После досадного провала любовного приключения сдеЛя Вогюйоном королева грустила недолго и вскоре остановила свое внимание на графе Жане-Поле Доре. Все вокруг звали его «толстяком Дором». Это был старый знакомый Мюрата, который служил военным интендантом еще в Италии и Египте, а также побывал с экспедиционным корпусом генерала Леклерка на острове Сан-Доминго.
«В Неаполе Дор тоже сделал неплохую карьеру: он был одновременно военным и морским министром. Как говорится, совмещал две должности. Все, кто его знал, считали Дора неплохим человеком. Каролине он тоже очень даже нравился. Во всяком случае, он был верен Наполеону и искренне считал ее более достойной правительницей в королевстве по сравнению с умственно ограниченным и излишне импульсивным Мюратом».

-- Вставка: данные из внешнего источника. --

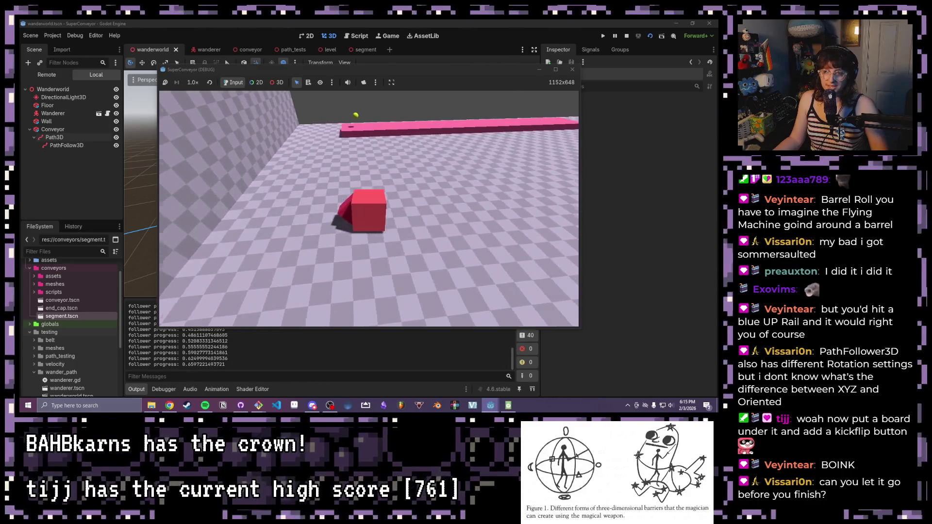
left_click(572, 69)
left_click(358, 36)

Конечно же Дор был не столь привлекателен, как тот же де Ля Вогюйон, но зато он отличался удивительно добродушным характером и отлично знал свое дело, что могло сделать его весьма полезным источником информации и советником.
В свое время Каролина приказала произвести в неаполитанском дворце кое-какие работы по перепланировке. В частности, она велела соорудить потайной коридор из своих апартаментов до большой галереи, в которой находились многочисленные выходы из дворца. Этот коридор был очень узким, чтобы по нему мог пройти только один человек.

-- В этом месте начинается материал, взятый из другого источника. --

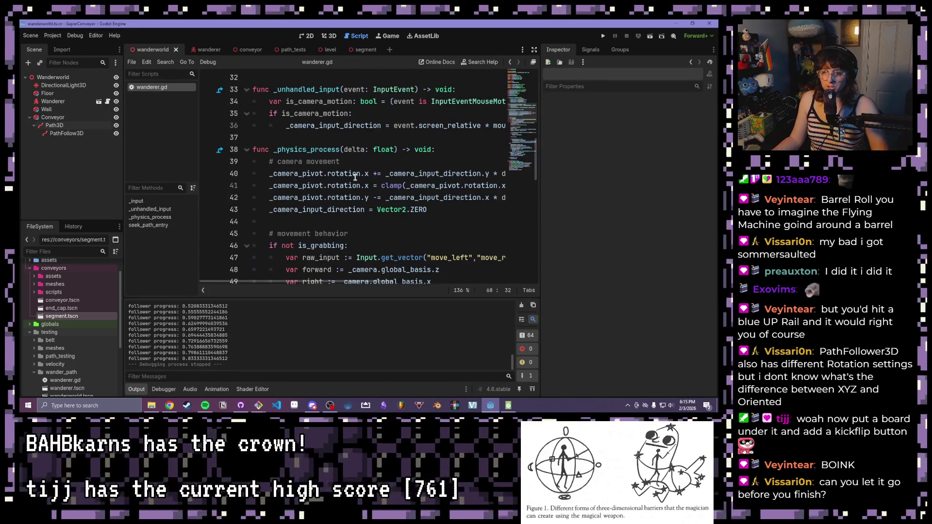
Hide the side docks and place the cursor after line 78, below the grab check
scroll(355, 177, "up", 1)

Этим потайным коридором пользовался де Ля Вогюйон, когда ему нужно было незаметно пройти к королеве. Но он был сухощав и гибок. Этим же коридором Каролина предложила пользоваться для интимных встреч с ней и графу Дору.
О том, чем это все это закончилось, пишет биограф Каролины Жозеф Тюркан: «Она указала ему на этот потайной коридор для того, чтобы он мог в любое время дня и ночи приходить по ее зову, не беспокоя швейцаров и слуг, которые всегда готовы были поточить лясы и высказать неумеренные замечания по поводу своих хозяев. И она дала ему ключ от двери, которая выходила в галерею.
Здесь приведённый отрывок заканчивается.